Modern Wisdom · The Art of Unstoppable Self-Belief - Joe Santagato - #1108 · June 8, 2026
Santiago Sold Out Madison Square Garden With Only Six Person Team
Modern Wisdom
Modern Wisdom
The Art of Unstoppable Self-Belief - Joe Santagato - #1108
"We turned up at MSG with 5 people. And they were like, oh, it's just you guys. Usually people show up with like a big team. We like to keep it super lean. I enjoy that. All this stuff that you see and everything that we've kind of accomplished have come from these people."

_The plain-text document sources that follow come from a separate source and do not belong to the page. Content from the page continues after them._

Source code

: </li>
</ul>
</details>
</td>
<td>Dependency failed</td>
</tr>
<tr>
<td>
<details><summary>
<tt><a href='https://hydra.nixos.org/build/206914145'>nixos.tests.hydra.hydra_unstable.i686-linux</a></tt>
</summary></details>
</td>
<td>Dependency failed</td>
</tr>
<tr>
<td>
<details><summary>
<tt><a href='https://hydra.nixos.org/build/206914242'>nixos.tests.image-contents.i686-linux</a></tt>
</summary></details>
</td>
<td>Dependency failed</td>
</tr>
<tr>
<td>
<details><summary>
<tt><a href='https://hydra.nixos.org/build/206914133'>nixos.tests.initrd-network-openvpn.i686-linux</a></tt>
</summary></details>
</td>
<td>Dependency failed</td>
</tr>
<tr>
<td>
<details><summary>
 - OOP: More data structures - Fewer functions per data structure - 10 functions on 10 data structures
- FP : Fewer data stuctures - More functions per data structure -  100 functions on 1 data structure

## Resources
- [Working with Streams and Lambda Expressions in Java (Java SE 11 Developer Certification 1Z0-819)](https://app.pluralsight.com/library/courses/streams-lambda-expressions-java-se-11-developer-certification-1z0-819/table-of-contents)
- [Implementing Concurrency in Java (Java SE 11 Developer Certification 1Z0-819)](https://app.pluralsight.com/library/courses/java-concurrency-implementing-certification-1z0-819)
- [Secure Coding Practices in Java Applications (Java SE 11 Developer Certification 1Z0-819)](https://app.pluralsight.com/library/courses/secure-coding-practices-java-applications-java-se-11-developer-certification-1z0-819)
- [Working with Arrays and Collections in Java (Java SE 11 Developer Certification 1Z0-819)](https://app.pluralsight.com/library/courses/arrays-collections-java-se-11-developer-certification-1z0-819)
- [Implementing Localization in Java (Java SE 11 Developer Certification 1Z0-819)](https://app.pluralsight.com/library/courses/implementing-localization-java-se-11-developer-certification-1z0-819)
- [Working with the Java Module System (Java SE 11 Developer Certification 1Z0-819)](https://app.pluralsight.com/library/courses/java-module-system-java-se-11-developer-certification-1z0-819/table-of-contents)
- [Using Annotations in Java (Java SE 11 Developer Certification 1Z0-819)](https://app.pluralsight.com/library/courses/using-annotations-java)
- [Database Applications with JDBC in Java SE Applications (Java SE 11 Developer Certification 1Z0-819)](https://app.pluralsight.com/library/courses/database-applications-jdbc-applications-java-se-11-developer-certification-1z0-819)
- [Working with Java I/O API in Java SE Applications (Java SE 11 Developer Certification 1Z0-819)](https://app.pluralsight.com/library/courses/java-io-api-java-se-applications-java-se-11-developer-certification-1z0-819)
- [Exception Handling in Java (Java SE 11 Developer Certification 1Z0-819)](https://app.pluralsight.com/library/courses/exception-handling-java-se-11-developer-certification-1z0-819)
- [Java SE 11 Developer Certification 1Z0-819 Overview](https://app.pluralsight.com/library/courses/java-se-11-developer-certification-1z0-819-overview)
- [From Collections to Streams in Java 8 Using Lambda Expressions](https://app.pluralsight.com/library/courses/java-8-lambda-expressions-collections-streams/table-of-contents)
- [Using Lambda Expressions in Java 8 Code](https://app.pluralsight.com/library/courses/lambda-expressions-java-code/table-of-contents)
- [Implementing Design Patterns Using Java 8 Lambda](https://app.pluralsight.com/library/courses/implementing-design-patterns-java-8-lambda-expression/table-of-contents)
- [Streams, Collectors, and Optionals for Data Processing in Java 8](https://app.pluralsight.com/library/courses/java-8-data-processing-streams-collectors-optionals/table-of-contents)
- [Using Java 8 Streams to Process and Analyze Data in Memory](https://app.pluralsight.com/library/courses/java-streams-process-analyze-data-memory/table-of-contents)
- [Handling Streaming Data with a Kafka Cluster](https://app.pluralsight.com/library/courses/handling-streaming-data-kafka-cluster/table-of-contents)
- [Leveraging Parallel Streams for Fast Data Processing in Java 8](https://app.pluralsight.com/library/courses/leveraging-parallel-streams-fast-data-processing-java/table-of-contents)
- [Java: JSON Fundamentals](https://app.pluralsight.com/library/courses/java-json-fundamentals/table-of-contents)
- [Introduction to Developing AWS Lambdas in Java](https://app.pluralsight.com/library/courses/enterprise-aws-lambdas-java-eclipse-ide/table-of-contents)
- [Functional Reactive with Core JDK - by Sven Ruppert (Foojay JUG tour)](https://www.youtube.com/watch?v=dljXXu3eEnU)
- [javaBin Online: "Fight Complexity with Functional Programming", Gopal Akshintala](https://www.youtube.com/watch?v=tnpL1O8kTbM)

The Basement Yard sold out Madison Square Garden with a skeleton crew of six people handling production, logistics, creative, and execution—shocking venue staff accustomed to large touring operations. Santiago explained this lean approach is intentional, allowing him to maintain creative control, keep overhead low, and ensure that everyone involved shares ownership of wins and failures. The minimalist model has remained unchanged through two years of sold-out national touring.

About this episode

In this wide-ranging conversation, Chris Williamson sits down with Joe Santiago, co-host of The Basement Yard podcast and one of the fastest-rising creators in digital media, who recently sold out Madison Square Garden with a rabidly loyal fanbase. Santiago opens up about dropping out of community college in 2011 without a plan, driven only by an internal conviction he couldn't ignore, and how that leap into ambiguity became the template for his entire career. The discussion centers on Santiago's philosophy of "authenticity as competitive advantage," his refusal to compromise creative integrity even when offered six-figure brand deals, and his belief that passion without direction is more valuable than overthought strategy. Santiago reveals he operates with a team of just six people, turning down industry help to maintain control and intimacy, and credits his success to an obsessive commitment to being himself rather than chasing trends. He discusses the fear and imposter syndrome that shadow every major milestone, the importance of surrounding himself with people willing to challenge him, and why he believes failure is not only inevitable but necessary for growth. The conversation also explores Santiago's views on work-life balance, the dangers of tying identity to career, and why he'd rather be a bartender in a slow pub than a Wall Street banker with $250 million. Williamson and Santiago bond over shared struggles with focus, the terror of being alone after 7 PM without a girlfriend, and the alchemy of turning failure into fuel. Santiago's message throughout is bracingly simple: know yourself, believe in yourself, get out of your own way, and be willing to lose.